(Saved entries)
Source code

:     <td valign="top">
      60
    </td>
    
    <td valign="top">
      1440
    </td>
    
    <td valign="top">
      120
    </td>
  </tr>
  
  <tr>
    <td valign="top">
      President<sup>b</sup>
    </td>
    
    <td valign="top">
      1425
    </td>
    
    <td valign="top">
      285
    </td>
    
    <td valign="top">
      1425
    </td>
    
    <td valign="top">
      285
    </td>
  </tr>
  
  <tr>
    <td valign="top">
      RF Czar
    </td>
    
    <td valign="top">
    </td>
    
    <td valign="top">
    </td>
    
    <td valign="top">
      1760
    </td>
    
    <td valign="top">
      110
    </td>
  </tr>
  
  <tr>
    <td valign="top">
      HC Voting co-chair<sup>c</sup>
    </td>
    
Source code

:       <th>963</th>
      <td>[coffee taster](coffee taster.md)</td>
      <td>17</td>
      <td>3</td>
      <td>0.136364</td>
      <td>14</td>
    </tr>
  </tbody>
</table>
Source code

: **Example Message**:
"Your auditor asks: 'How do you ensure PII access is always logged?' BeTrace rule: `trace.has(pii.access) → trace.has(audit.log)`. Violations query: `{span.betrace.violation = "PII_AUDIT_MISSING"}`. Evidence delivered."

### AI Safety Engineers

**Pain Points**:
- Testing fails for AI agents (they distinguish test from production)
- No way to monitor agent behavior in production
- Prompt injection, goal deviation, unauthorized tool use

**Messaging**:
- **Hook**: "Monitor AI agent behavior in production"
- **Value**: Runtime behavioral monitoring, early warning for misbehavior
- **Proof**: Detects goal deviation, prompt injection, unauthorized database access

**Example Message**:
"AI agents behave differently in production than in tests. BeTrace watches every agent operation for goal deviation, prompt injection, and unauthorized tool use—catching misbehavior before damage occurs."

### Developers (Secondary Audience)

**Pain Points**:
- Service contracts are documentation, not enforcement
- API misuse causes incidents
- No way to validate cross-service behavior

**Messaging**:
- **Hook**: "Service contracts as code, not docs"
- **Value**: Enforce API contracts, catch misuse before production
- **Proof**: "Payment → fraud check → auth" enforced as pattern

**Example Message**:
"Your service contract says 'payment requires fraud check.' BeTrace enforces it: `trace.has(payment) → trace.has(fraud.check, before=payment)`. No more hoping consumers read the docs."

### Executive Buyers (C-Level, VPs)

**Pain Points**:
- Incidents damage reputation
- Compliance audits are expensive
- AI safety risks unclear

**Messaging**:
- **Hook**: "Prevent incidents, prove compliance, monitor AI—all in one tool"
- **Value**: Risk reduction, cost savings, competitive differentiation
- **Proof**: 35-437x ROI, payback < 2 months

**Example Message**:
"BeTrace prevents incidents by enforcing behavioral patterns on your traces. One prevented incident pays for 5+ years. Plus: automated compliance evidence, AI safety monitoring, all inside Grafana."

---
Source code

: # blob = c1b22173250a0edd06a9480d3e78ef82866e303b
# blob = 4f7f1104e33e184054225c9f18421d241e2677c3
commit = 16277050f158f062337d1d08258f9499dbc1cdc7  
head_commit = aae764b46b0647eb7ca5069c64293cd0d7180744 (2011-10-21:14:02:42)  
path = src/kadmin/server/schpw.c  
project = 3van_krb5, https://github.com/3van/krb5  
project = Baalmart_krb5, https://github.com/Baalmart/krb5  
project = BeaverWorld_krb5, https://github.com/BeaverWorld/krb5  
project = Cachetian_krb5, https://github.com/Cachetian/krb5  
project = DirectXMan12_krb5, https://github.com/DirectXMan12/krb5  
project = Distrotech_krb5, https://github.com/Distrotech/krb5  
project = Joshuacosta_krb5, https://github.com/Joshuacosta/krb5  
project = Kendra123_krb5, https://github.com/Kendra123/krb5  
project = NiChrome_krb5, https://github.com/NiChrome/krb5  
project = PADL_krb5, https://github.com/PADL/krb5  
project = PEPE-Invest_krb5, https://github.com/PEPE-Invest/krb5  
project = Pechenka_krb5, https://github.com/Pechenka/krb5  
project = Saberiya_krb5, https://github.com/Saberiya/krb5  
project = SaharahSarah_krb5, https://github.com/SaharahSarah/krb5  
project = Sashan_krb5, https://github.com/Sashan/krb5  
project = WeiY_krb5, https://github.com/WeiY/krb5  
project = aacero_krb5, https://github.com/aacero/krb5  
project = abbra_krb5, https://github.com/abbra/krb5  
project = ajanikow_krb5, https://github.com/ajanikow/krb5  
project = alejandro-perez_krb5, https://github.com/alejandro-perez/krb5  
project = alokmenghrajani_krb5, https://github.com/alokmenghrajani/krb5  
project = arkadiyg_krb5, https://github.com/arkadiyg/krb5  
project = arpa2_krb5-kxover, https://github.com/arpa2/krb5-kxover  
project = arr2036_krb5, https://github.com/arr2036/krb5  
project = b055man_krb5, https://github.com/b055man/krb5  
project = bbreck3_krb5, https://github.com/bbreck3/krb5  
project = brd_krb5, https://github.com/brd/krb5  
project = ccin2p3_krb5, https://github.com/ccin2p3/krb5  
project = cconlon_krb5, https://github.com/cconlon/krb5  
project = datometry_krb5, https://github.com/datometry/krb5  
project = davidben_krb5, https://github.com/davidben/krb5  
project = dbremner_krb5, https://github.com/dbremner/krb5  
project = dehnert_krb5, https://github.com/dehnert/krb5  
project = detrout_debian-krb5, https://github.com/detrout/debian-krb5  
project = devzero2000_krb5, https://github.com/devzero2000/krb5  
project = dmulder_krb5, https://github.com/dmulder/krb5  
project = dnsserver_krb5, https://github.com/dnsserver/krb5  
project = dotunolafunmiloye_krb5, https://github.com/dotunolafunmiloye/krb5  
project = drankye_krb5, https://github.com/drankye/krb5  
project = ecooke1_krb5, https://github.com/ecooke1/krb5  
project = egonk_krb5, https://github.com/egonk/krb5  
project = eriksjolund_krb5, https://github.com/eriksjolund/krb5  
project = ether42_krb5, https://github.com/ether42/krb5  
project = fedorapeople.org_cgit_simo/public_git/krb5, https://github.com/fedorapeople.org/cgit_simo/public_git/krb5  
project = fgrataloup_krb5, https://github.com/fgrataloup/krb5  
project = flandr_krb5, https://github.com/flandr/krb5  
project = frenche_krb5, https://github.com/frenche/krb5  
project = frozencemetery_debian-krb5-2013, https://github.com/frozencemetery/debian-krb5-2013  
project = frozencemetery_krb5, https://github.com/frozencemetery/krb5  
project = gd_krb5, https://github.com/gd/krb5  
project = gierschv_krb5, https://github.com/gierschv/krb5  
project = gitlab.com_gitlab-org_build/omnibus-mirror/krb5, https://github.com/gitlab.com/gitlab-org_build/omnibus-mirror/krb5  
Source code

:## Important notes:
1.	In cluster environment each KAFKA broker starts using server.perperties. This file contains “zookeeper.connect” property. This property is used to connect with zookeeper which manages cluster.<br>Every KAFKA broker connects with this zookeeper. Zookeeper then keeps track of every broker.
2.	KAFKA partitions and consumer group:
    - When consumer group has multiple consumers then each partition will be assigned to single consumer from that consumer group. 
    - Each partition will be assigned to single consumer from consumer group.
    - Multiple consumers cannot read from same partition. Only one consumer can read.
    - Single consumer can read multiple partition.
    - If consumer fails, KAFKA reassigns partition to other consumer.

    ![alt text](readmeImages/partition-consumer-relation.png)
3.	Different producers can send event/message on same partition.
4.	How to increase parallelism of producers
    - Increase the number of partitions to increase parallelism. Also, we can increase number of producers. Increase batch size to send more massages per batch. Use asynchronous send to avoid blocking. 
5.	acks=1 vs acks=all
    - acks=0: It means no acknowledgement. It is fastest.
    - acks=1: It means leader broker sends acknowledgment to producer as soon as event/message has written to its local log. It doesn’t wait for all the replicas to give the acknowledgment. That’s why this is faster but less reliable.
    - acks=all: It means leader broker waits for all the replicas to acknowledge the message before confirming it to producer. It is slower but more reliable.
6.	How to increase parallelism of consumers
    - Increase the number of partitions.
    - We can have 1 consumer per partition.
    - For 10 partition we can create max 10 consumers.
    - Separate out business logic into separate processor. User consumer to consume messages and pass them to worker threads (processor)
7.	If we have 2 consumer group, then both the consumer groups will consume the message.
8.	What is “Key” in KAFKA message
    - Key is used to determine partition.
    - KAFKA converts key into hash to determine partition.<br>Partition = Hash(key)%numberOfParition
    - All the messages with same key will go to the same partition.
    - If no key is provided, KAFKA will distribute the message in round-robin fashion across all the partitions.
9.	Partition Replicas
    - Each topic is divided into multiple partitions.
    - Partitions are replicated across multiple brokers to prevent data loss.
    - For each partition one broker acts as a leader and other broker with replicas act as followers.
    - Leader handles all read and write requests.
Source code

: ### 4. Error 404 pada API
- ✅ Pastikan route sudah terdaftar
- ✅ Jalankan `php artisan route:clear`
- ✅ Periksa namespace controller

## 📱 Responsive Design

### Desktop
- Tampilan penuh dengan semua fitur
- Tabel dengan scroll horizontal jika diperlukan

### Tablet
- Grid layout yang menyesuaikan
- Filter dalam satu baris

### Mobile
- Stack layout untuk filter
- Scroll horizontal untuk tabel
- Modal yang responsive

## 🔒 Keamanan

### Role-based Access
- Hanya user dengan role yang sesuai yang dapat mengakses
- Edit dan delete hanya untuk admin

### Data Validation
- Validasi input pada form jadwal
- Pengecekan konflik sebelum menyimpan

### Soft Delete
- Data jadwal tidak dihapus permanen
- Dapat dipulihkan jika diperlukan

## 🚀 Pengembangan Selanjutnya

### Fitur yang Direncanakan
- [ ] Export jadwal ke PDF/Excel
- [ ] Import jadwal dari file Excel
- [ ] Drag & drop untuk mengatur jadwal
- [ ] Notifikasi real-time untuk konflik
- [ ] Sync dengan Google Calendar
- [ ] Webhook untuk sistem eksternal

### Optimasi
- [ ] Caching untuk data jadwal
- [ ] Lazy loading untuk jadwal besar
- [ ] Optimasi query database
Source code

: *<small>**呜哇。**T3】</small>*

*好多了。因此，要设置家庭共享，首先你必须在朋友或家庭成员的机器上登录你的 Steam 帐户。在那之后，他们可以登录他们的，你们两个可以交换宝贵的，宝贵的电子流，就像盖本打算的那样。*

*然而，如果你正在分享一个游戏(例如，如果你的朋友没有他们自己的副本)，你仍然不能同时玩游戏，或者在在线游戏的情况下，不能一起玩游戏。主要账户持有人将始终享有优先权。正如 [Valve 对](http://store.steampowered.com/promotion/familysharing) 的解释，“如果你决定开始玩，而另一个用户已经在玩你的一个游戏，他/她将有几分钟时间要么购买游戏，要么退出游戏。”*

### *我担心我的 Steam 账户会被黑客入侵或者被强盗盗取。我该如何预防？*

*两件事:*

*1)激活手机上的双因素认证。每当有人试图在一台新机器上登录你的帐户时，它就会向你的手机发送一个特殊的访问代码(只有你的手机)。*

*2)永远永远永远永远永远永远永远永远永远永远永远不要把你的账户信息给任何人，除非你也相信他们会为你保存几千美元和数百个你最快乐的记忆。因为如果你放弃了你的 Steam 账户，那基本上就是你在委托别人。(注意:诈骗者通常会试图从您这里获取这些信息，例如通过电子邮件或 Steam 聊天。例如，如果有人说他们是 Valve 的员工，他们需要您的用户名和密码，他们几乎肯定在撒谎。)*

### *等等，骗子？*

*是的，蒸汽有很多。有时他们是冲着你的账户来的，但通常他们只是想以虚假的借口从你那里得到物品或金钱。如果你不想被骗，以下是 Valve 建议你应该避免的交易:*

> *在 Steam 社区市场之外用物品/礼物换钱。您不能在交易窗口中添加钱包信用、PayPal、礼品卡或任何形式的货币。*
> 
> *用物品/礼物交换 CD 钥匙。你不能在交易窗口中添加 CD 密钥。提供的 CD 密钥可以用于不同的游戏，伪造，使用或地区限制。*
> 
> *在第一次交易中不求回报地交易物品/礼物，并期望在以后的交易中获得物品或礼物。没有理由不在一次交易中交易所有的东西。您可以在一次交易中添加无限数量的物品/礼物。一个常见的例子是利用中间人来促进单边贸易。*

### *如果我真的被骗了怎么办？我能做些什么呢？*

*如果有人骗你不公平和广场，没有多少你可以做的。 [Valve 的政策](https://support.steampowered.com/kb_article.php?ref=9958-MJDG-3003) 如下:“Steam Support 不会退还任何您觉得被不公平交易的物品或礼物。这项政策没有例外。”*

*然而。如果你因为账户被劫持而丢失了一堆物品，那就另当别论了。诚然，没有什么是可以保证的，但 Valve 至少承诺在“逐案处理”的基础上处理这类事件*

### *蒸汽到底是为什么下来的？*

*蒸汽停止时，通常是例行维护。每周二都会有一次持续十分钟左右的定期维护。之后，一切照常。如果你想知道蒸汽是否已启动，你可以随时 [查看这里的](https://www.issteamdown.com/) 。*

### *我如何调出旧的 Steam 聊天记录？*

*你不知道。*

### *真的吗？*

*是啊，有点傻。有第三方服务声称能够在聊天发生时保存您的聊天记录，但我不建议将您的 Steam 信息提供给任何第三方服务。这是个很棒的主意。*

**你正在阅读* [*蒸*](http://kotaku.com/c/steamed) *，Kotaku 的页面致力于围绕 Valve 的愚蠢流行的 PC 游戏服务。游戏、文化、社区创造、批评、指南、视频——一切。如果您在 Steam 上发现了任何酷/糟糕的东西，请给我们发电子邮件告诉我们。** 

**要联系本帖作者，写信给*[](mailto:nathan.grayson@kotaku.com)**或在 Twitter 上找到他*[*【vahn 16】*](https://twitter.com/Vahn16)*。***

**What you are asked to do:**
Copy each line in the data that holds the word "jika".

**Result of this task:**
- Tabel dengan scroll horizontal jika diperlukan
- Dapat dipulihkan jika diperlukan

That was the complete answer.